* start Listing *
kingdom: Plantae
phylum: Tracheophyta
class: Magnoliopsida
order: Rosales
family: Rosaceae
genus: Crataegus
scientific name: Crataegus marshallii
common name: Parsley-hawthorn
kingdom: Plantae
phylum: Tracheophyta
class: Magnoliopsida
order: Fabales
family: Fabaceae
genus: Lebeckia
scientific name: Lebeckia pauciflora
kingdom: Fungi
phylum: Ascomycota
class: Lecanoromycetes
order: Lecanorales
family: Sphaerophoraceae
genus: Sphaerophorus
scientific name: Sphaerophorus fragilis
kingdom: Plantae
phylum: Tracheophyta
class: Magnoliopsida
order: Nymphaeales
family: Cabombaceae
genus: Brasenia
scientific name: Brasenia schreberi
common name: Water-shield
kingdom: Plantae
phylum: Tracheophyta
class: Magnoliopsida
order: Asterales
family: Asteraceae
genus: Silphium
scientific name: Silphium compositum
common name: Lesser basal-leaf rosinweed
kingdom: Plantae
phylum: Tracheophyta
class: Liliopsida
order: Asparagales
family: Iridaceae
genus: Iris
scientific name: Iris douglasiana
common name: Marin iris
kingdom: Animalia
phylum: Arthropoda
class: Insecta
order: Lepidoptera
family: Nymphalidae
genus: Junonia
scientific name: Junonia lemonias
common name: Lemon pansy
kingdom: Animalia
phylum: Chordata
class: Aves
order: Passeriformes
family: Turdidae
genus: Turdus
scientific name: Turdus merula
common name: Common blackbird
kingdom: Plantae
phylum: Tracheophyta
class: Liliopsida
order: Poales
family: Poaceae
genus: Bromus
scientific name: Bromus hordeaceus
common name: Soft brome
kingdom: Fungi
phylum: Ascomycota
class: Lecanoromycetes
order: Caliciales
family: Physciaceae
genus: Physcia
* end Listing *
> To do
Rewrite all of the records, changing each "common name" to "vernacular name" and leaving everything else the same.

> Written answer
kingdom: Plantae
phylum: Tracheophyta
class: Magnoliopsida
order: Rosales
family: Rosaceae
genus: Crataegus
scientific name: Crataegus marshallii
vernacular name: Parsley-hawthorn
kingdom: Plantae
phylum: Tracheophyta
class: Magnoliopsida
order: Fabales
family: Fabaceae
genus: Lebeckia
scientific name: Lebeckia pauciflora
kingdom: Fungi
phylum: Ascomycota
class: Lecanoromycetes
order: Lecanorales
family: Sphaerophoraceae
genus: Sphaerophorus
scientific name: Sphaerophorus fragilis
kingdom: Plantae
phylum: Tracheophyta
class: Magnoliopsida
order: Nymphaeales
family: Cabombaceae
genus: Brasenia
scientific name: Brasenia schreberi
vernacular name: Water-shield
kingdom: Plantae
phylum: Tracheophyta
class: Magnoliopsida
order: Asterales
family: Asteraceae
genus: Silphium
scientific name: Silphium compositum
vernacular name: Lesser basal-leaf rosinweed
kingdom: Plantae
phylum: Tracheophyta
class: Liliopsida
order: Asparagales
family: Iridaceae
genus: Iris
scientific name: Iris douglasiana
vernacular name: Marin iris
kingdom: Animalia
phylum: Arthropoda
class: Insecta
order: Lepidoptera
family: Nymphalidae
genus: Junonia
scientific name: Junonia lemonias
vernacular name: Lemon pansy
kingdom: Animalia
phylum: Chordata
class: Aves
order: Passeriformes
family: Turdidae
genus: Turdus
scientific name: Turdus merula
vernacular name: Common blackbird
kingdom: Plantae
phylum: Tracheophyta
class: Liliopsida
order: Poales
family: Poaceae
genus: Bromus
scientific name: Bromus hordeaceus
vernacular name: Soft brome
kingdom: Fungi
phylum: Ascomycota
class: Lecanoromycetes
order: Caliciales
family: Physciaceae
genus: Physcia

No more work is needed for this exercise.